Khovar
- Native name: Ховар
- Type: Agency
- Industry: News media
- Founded: December 31, 1925; 100 years ago
- Headquarters: Dushanbe, Tajikistan
- Key people: Saidali Siddik
- Products: Wire service
- Owner: Government of Tajikistan
- Website: khovar.tj

= Khovar =

State-owned news agency of Tajikistan

National Information Agency of Tajikistan "Khovar" (Агентии миллии иттилоотии Тоҷикистон «Ховар») is the official state media news agency of Tajikistan.

==History==
The news agency was established on December 31, 1925, as the Tajik Telegraph Agency (TTA) during the Tajik Autonomous Soviet Socialist Republic era. During World War II, the agency provided special photo reports, describing the situation on the Eastern Front as the Soviet Union fought Nazi Germany, this despite much of its staff joining the Red Army. After the war, the TTA continued to expand its capabilities.

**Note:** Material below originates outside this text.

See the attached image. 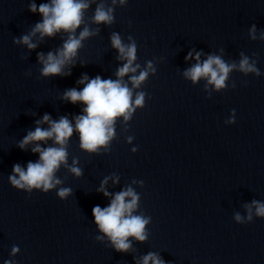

On April 10, 1992, the TTA was renamed Tajik News Agency (TNA) Khovar, and on April 30, 2004, it gained the status of the central state information body under the government of Tajikistan and was renamed the National Information Agency of Tajikistan (NIAT) Khovar.

Radio Khovar FM, a subsidiary established in 2011, has since become one of the most popular radio stations in the country.